▸ **Task brief**
Rewrite the records from their start through the line containing "Roccaverano, Ossolano, Puzzone", swapping "Straßentheater" for "Freilufttheater" and keeping everything else unchanged. Omit the pictures from your output.

(Records from a data collection)

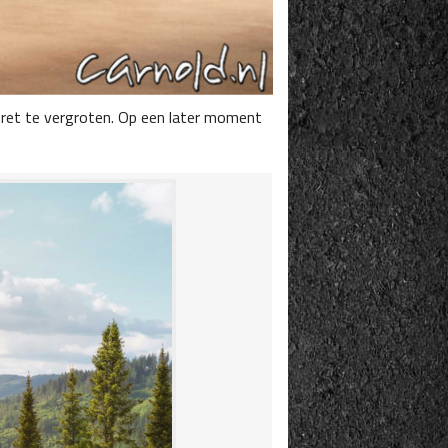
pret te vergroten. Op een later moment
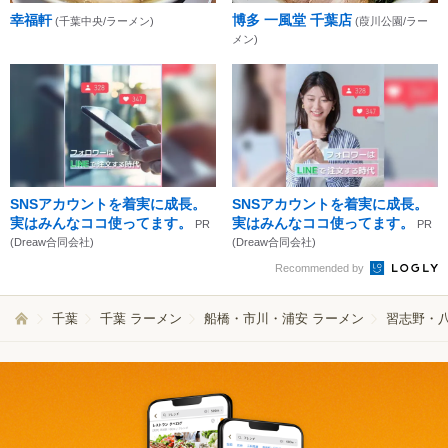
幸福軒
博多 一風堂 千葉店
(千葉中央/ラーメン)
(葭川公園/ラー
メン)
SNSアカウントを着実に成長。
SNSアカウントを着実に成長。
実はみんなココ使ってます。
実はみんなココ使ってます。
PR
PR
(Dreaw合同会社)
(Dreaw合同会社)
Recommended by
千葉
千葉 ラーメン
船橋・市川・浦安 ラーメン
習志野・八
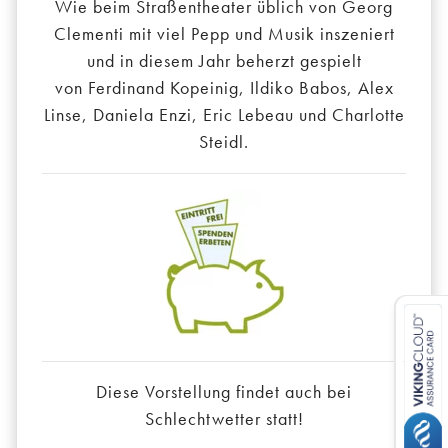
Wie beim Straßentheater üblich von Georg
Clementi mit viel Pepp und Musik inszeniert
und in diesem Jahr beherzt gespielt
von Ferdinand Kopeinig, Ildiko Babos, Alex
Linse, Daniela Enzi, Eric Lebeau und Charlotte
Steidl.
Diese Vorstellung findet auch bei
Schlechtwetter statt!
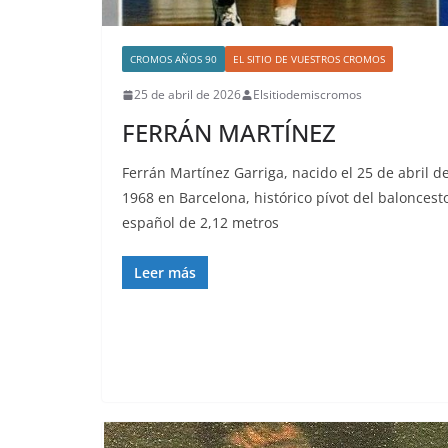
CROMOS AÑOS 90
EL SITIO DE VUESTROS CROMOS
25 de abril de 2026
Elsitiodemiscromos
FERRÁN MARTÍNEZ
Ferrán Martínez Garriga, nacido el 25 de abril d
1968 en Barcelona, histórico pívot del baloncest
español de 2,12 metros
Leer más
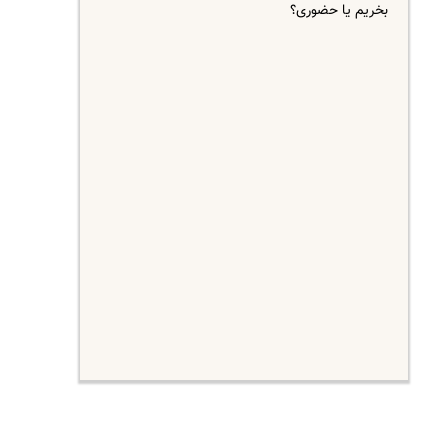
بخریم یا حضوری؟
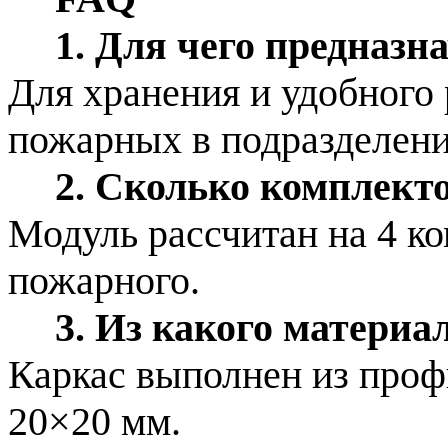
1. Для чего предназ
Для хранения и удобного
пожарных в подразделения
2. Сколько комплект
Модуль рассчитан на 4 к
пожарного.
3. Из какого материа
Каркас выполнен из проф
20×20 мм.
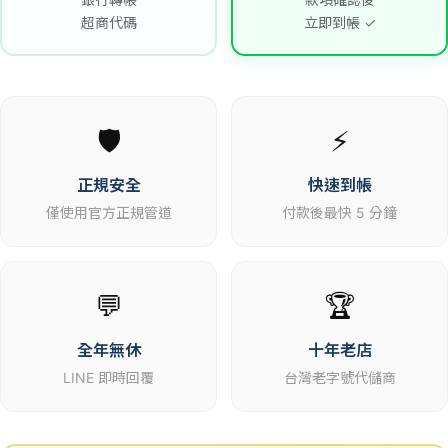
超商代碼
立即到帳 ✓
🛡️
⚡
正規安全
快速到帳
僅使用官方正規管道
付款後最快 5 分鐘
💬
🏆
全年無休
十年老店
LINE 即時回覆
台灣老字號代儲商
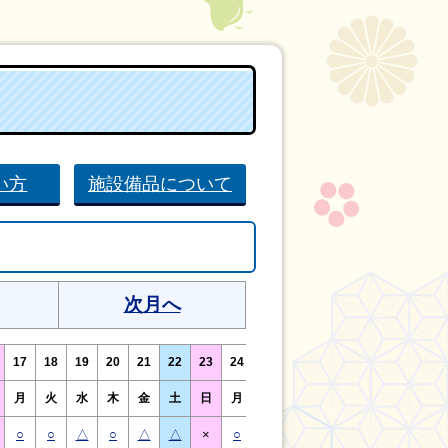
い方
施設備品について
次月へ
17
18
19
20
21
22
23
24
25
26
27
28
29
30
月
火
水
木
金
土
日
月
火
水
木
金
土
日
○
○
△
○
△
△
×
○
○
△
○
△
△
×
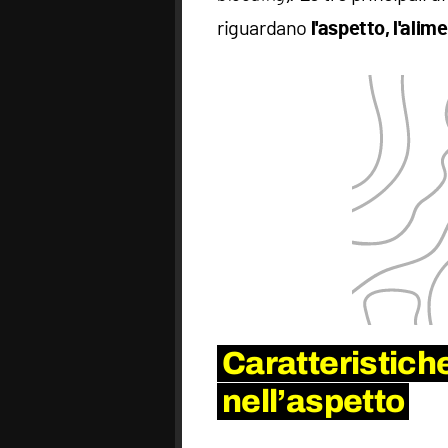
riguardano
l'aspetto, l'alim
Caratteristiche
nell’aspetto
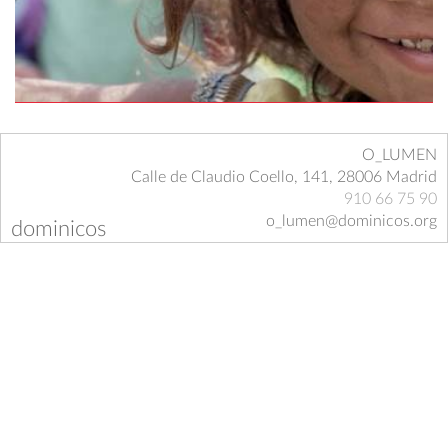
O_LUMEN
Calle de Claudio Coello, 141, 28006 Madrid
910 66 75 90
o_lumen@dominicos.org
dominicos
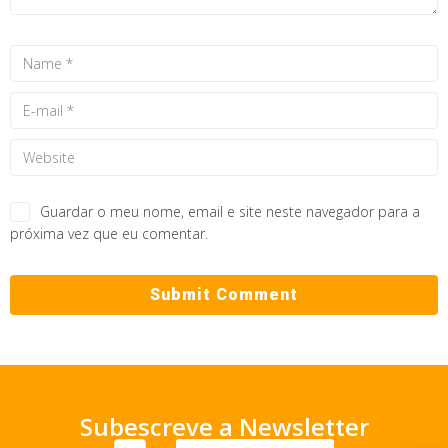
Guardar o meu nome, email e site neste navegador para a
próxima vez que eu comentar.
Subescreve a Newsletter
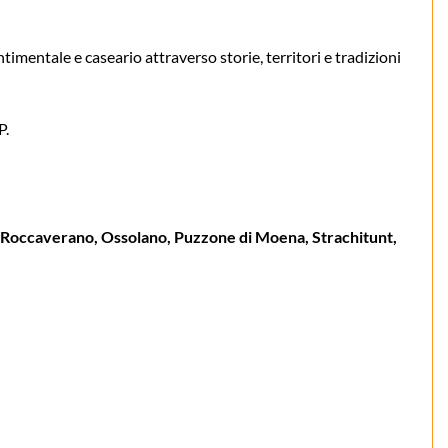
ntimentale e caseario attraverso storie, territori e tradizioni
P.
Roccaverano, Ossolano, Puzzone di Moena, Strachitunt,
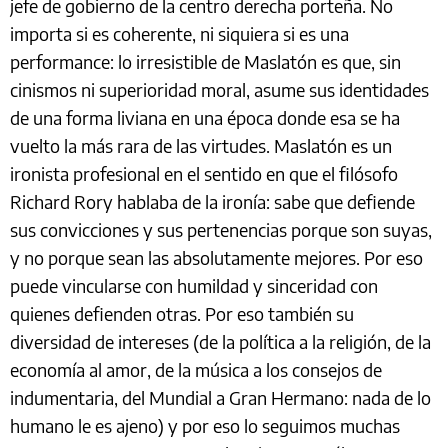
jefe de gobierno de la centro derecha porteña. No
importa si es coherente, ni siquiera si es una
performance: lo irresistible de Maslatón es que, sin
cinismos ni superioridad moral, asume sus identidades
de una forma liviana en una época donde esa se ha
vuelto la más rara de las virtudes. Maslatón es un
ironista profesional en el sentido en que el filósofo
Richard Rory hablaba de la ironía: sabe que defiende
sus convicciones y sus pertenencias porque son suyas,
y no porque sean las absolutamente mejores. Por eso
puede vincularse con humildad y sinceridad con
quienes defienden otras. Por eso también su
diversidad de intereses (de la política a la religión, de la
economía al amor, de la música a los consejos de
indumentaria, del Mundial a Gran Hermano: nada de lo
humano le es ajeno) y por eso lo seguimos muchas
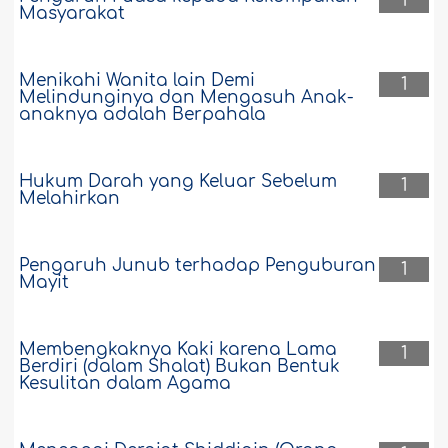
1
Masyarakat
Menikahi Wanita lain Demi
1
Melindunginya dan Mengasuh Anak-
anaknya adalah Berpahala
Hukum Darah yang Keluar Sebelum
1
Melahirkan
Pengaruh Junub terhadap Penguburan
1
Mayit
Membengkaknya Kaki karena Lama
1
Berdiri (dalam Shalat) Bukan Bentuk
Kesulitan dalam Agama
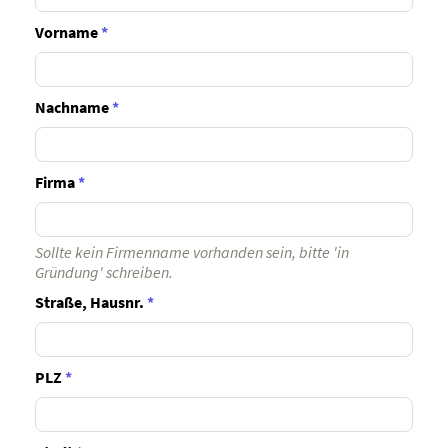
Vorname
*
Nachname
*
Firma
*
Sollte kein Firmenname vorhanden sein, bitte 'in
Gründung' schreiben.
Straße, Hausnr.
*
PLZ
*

▸ **Response to the exercise**
pret te vergroten. Op een later moment
幸福軒
博多 一風堂 千葉店
(千葉中央/ラーメン)
(葭川公園/ラー
メン)
SNSアカウントを着実に成長。
SNSアカウントを着実に成長。
実はみんなココ使ってます。
実はみんなココ使ってます。
PR
PR
(Dreaw合同会社)
(Dreaw合同会社)
Recommended by
千葉
千葉 ラーメン
船橋・市川・浦安 ラーメン
習志野・八
Wie beim Freilufttheater üblich von Georg
Clementi mit viel Pepp und Musik inszeniert
und in diesem Jahr beherzt gespielt
von Ferdinand Kopeinig, Ildiko Babos, Alex
Linse, Daniela Enzi, Eric Lebeau und Charlotte
Steidl.
Diese Vorstellung findet auch bei
Schlechtwetter statt!
CROMOS AÑOS 90
EL SITIO DE VUESTROS CROMOS
25 de abril de 2026
Elsitiodemiscromos
FERRÁN MARTÍNEZ
Ferrán Martínez Garriga, nacido el 25 de abril d
1968 en Barcelona, histórico pívot del baloncest
español de 2,12 metros
Leer más
بخریم یا حضوری؟
1. Для чего предназ
Для хранения и удобного
пожарных в подразделения
2. Сколько комплект
Модуль рассчитан на 4 к
пожарного.
3. Из какого материа
Каркас выполнен из проф
20×20 мм.
超商代碼
立即到帳 ✓
🛡️
⚡
正規安全
快速到帳
僅使用官方正規管道
付款後最快 5 分鐘
💬
🏆
全年無休
十年老店
LINE 即時回覆
台灣老字號代儲商
い方
施設備品について
次月へ
17
18
19
20
21
22
23
24
25
26
27
28
29
30
月
火
水
木
金
土
日
月
火
水
木
金
土
日
○
○
△
○
△
△
×
○
○
△
○
△
△
×
riguardano
l'aspetto, l'alim
Caratteristiche
nell’aspetto
O_LUMEN
Calle de Claudio Coello, 141, 28006 Madrid
910 66 75 90
o_lumen@dominicos.org
dominicos
Guardar o meu nome, email e site neste navegador para a
próxima vez que eu comentar.
Subescreve a Newsletter
ntimentale e caseario attraverso storie, territori e tradizioni
P.
Roccaverano, Ossolano, Puzzone di Moena, Strachitunt,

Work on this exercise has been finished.